SUPPLIED TEXT:
....................

In Re Ivan F. Boesky Securities Litigation

669 F. Supp. 659, 1987 U.S. Dist. LEXIS 8737
CourtDistrict Court, S.D. New York
DecidedSeptember 24, 1987
Docket87 Civ. 1865 (MP), 87 Civ. 1898 (MP). MDL No. 732. No. M21-45-MP
StatusPublished

This text of 669 F. Supp. 659 (In Re Ivan F. Boesky Securities Litigation) is published on Counsel Stack Legal Research, covering District Court, S.D. New York primary law. Counsel Stack provides free access to over 12 million legal documents including statutes, case law, regulations, and constitutions.

Bluebook
In Re Ivan F. Boesky Securities Litigation, 669 F. Supp. 659, 1987 U.S. Dist. LEXIS 8737 (S.D.N.Y. 1987).

Opinion

MEMORANDUM

MILTON POLLACK, Senior District Judge:

Defendants Martin A. Siegel and Dennis B. Levine have moved to dismiss all claims against them in the Arden Way and Guinness Amended Complaints pursuant to Fed. R.Civ.P. 12(b)(6) and 9(b).

Plaintiffs are purchasers of securities issued by Ivan F. Boesky & Company, L.P. (the “Partnership”) in 1986 when the Partnership was capitalized with approximately $1 billion in funds raised primarily by Drex-el Burnham Lambert Incorporated (“Drex-el”) through an integrated offering of the Partnership’s securities. Offering materials were distributed by Drexel and others to prospective purchasers of limited partnership interests in the Partnership. The funds of the Partnership were to be employed in arbitrage and other securities transactions to be managed by Ivan F. Boesky. Plaintiffs plead claims against the moving defendants of violations of the federal securities laws and the common law arising out of those purchases.

....................

THE DATA:

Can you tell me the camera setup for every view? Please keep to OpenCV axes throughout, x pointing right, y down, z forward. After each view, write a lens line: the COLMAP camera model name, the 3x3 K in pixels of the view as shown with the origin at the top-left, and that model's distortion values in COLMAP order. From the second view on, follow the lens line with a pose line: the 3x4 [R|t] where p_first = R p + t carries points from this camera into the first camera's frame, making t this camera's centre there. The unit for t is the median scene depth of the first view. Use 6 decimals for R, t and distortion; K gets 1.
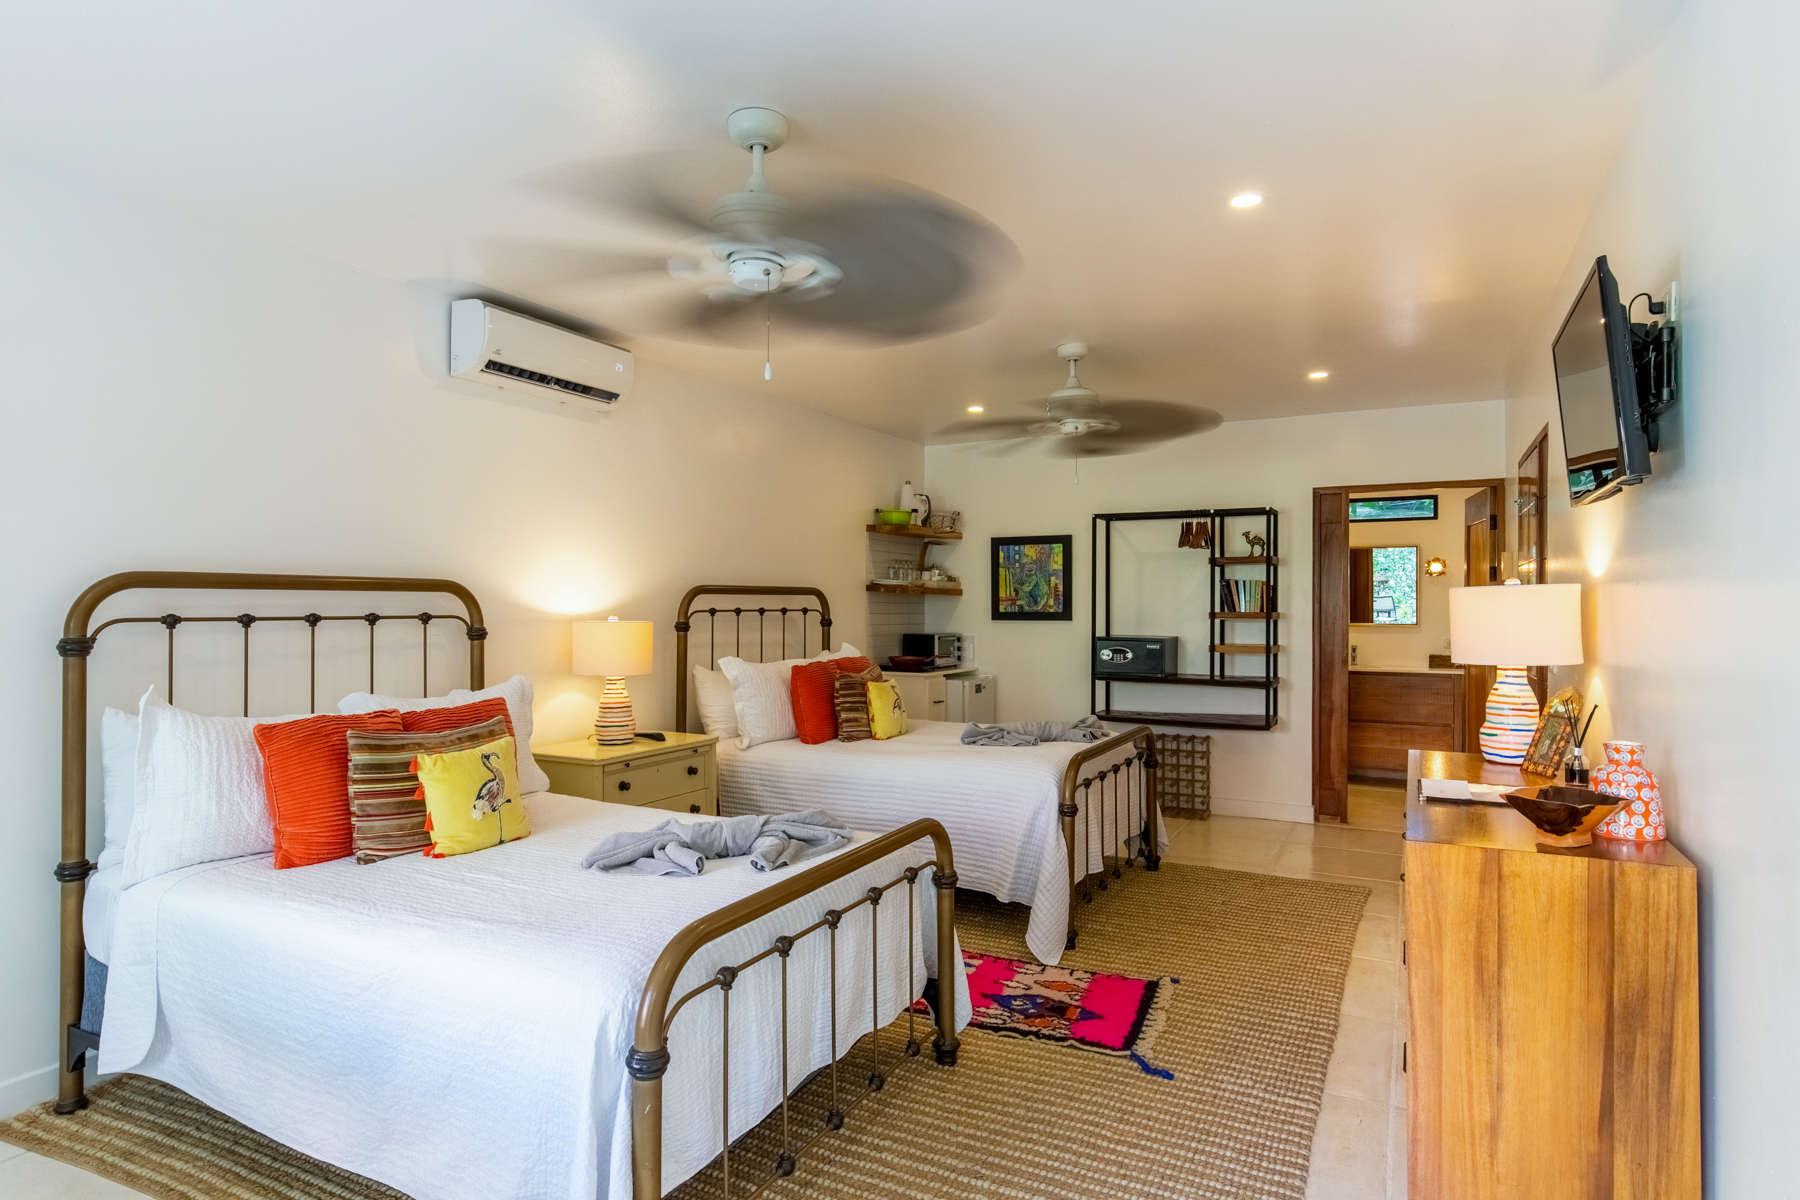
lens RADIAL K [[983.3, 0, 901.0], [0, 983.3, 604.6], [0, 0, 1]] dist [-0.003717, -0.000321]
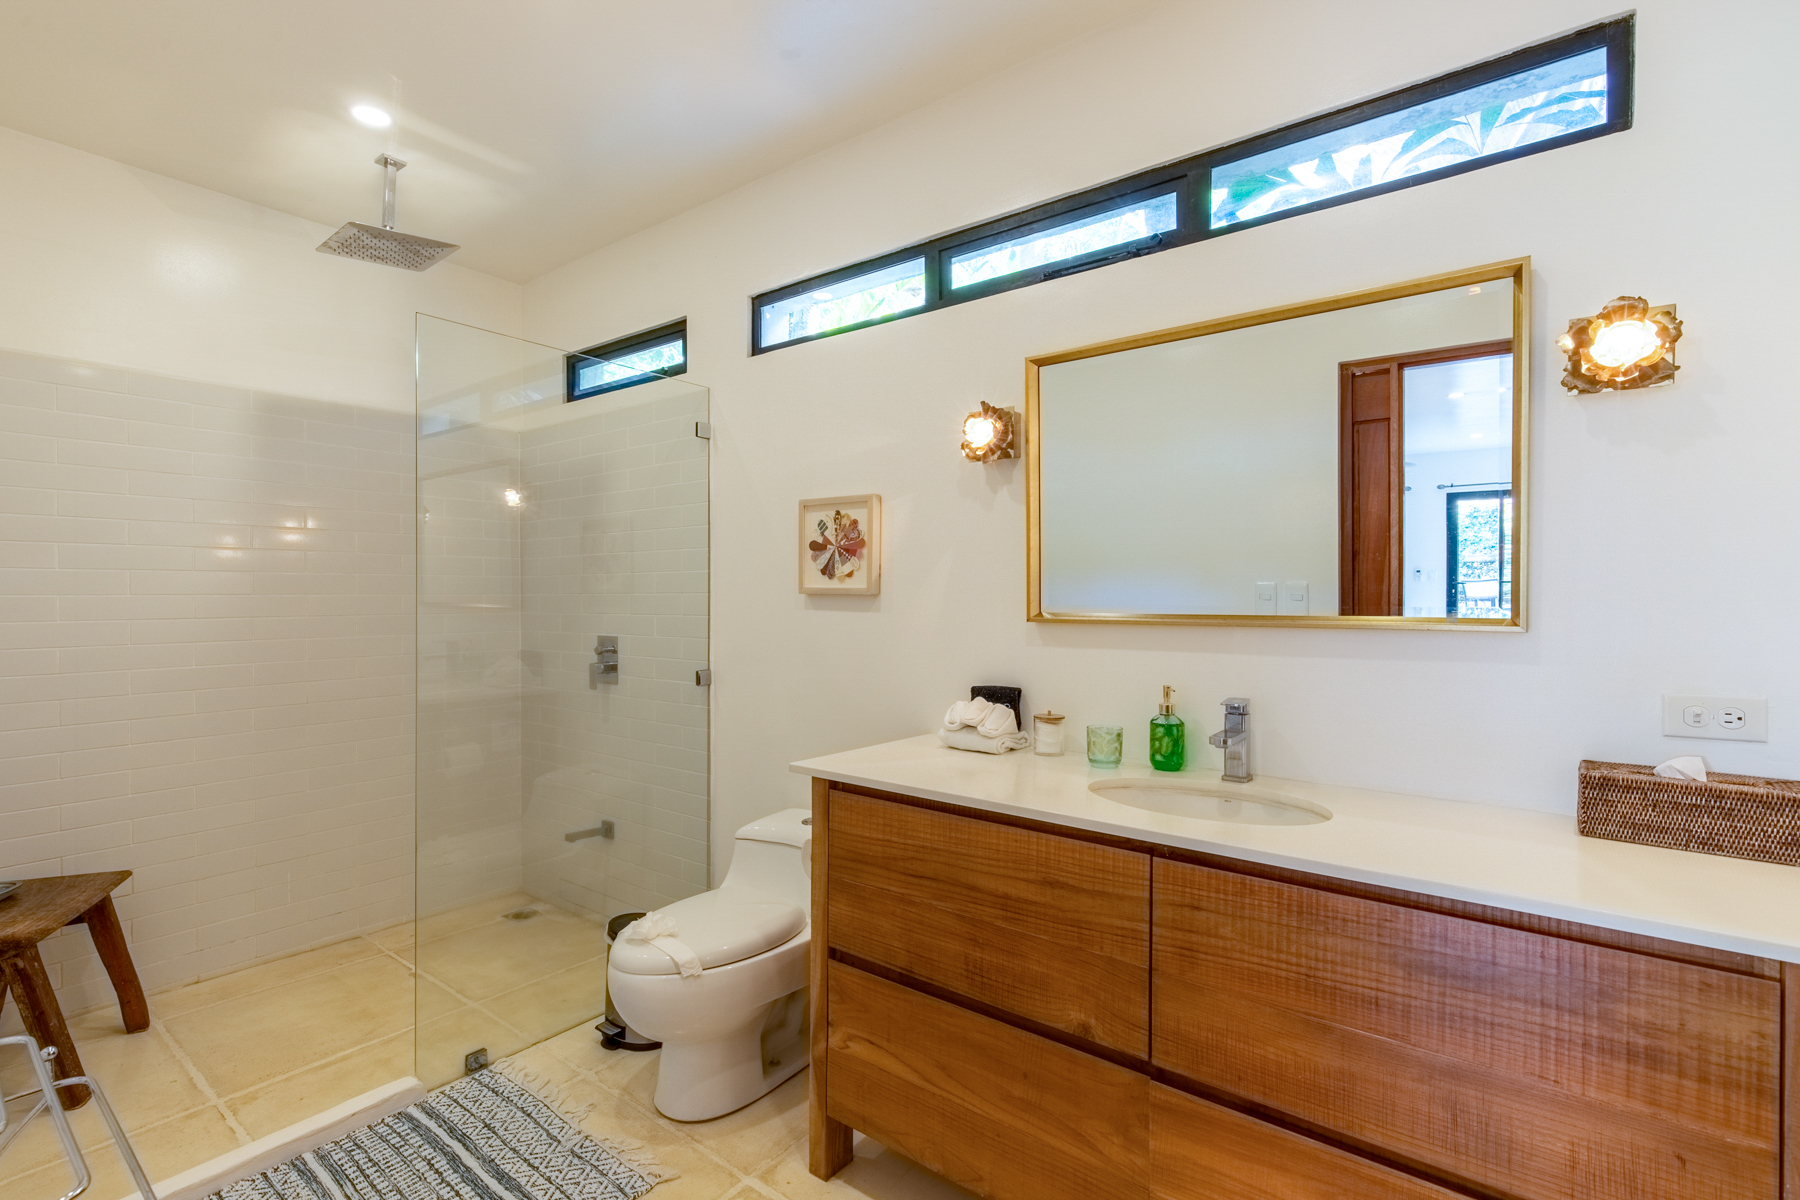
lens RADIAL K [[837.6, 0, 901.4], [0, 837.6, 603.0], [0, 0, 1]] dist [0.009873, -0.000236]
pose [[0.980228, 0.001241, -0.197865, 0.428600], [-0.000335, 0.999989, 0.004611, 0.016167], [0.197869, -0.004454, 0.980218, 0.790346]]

....................

EXERCISE TASKS:
• a. In the Boesky opinion, write out the passage starting at "This text of" and ending at "12(b)(6) and 9(b).", swapping "Senior District Judge" for "United States District Judge".
• b. Answer these questions from the Boesky opinion:
(i) On what date was the case decided?
(ii) With approximately how much in funds was the Partnership capitalized?
(iii) Who was to manage the arbitrage and other securities transactions?
• c. Decide whether each statement agrees with the Boesky opinion. Answer yes or no and quote the deciding words.
(i) Siegel and Levine moved to dismiss under Rules 12(b)(6) and 9(b).
(ii) The plaintiffs plead only claims under the federal securities laws.
(iii) The case was heard in the District of New Jersey.

PER-TASK ANSWERS:
• a.
This text of 669 F. Supp. 659 (In Re Ivan F. Boesky Securities Litigation) is published on Counsel Stack Legal Research, covering District Court, S.D. New York primary law. Counsel Stack provides free access to over 12 million legal documents including statutes, case law, regulations, and constitutions.

Bluebook
In Re Ivan F. Boesky Securities Litigation, 669 F. Supp. 659, 1987 U.S. Dist. LEXIS 8737 (S.D.N.Y. 1987).

Opinion

MEMORANDUM

MILTON POLLACK, United States District Judge:

Defendants Martin A. Siegel and Dennis B. Levine have moved to dismiss all claims against them in the Arden Way and Guinness Amended Complaints pursuant to Fed. R.Civ.P. 12(b)(6) and 9(b).

• b.
(i) September 24, 1987
(ii) Approximately $1 billion
(iii) Ivan F. Boesky

• c.
(i) Yes: "pursuant to Fed. R.Civ.P. 12(b)(6) and 9(b)"
(ii) No: "violations of the federal securities laws and the common law"
(iii) No: "District Court, S.D. New York"